Entries taken from a collection:
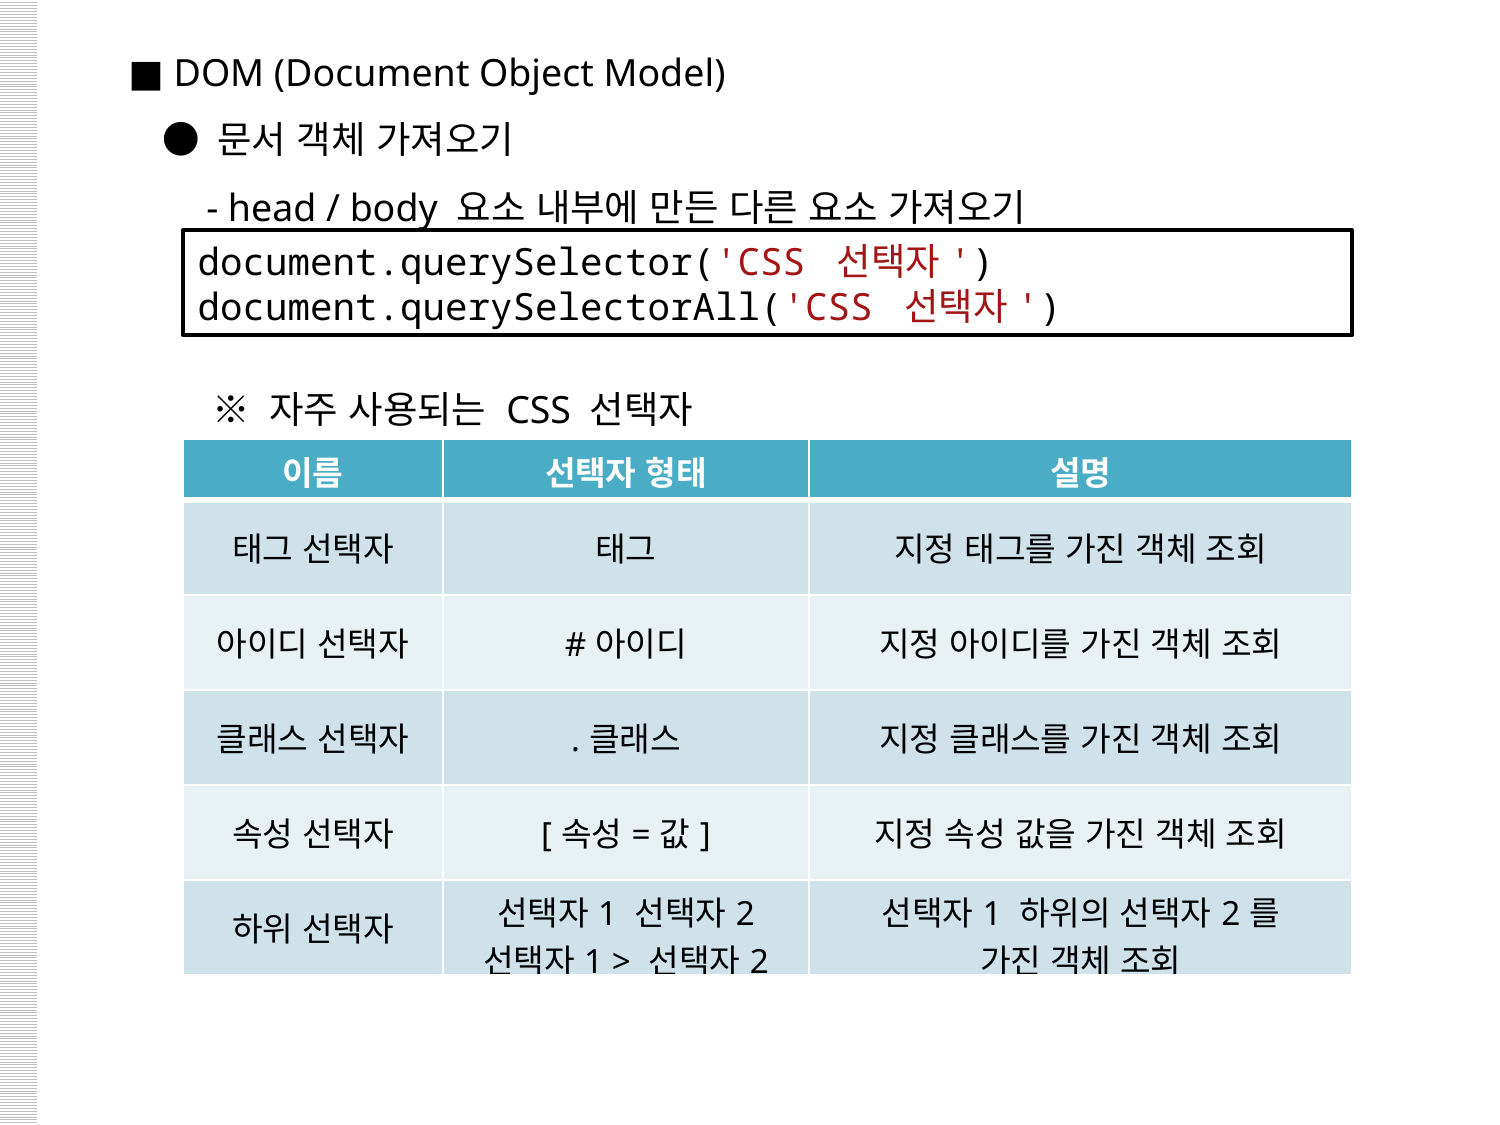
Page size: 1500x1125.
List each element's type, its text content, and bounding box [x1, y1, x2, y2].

table_cell 선택자1 하위의 선택자2를 가진 객체 조회 [810, 881, 1351, 974]
table_cell 클래스 선택자 [184, 691, 442, 784]
table_cell [속성=값] [444, 786, 808, 879]
table_cell 선택자1 선택자2 선택자1 > 선택자2 [444, 881, 808, 974]
table_cell 지정 클래스를 가진 객체 조회 [810, 691, 1351, 784]
table_cell 속성 선택자 [184, 786, 442, 879]
table_header 선택자 형태 [444, 440, 808, 497]
table_cell 지정 아이디를 가진 객체 조회 [810, 596, 1351, 689]
text_box document.querySelector('CSS 선택자') document.querySelectorAll('CSS 선택자') [181, 228, 1354, 337]
table_cell 태그 선택자 [184, 503, 442, 594]
table_header 설명 [810, 440, 1351, 497]
table_cell #아이디 [444, 596, 808, 689]
table_cell 지정 태그를 가진 객체 조회 [810, 503, 1351, 594]
table_header 이름 [184, 440, 442, 497]
table_cell 아이디 선택자 [184, 596, 442, 689]
text_box ■ DOM (Document Object Model) ● 문서 객체 가져오기 - head / body 요소 내부에 만든 다른 요소 가져오기 ※ 자주 사용되는 CSS 선택자 [113, 19, 1042, 439]
table_cell 하위 선택자 [184, 881, 442, 974]
table_cell .클래스 [444, 691, 808, 784]
table_cell 지정 속성 값을 가진 객체 조회 [810, 786, 1351, 879]
table_cell 태그 [444, 503, 808, 594]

Problem –
Exactly as written, copy the entries above without their pictures.

Response area –
Page size: 1500x1125.
List each element's type, its text content, and bounding box [x1, y1, x2, y2].

table_cell 선택자1 하위의 선택자2를 가진 객체 조회 [810, 881, 1351, 974]
table_cell 클래스 선택자 [184, 691, 442, 784]
table_cell [속성=값] [444, 786, 808, 879]
table_cell 선택자1 선택자2 선택자1 > 선택자2 [444, 881, 808, 974]
table_cell 지정 클래스를 가진 객체 조회 [810, 691, 1351, 784]
table_cell 속성 선택자 [184, 786, 442, 879]
table_header 선택자 형태 [444, 440, 808, 497]
table_cell 지정 아이디를 가진 객체 조회 [810, 596, 1351, 689]
text_box document.querySelector('CSS 선택자') document.querySelectorAll('CSS 선택자') [181, 228, 1354, 337]
table_cell 태그 선택자 [184, 503, 442, 594]
table_header 설명 [810, 440, 1351, 497]
table_cell #아이디 [444, 596, 808, 689]
table_cell 지정 태그를 가진 객체 조회 [810, 503, 1351, 594]
table_header 이름 [184, 440, 442, 497]
table_cell 아이디 선택자 [184, 596, 442, 689]
text_box ■ DOM (Document Object Model) ● 문서 객체 가져오기 - head / body 요소 내부에 만든 다른 요소 가져오기 ※ 자주 사용되는 CSS 선택자 [113, 19, 1042, 439]
table_cell 하위 선택자 [184, 881, 442, 974]
table_cell .클래스 [444, 691, 808, 784]
table_cell 지정 속성 값을 가진 객체 조회 [810, 786, 1351, 879]
table_cell 태그 [444, 503, 808, 594]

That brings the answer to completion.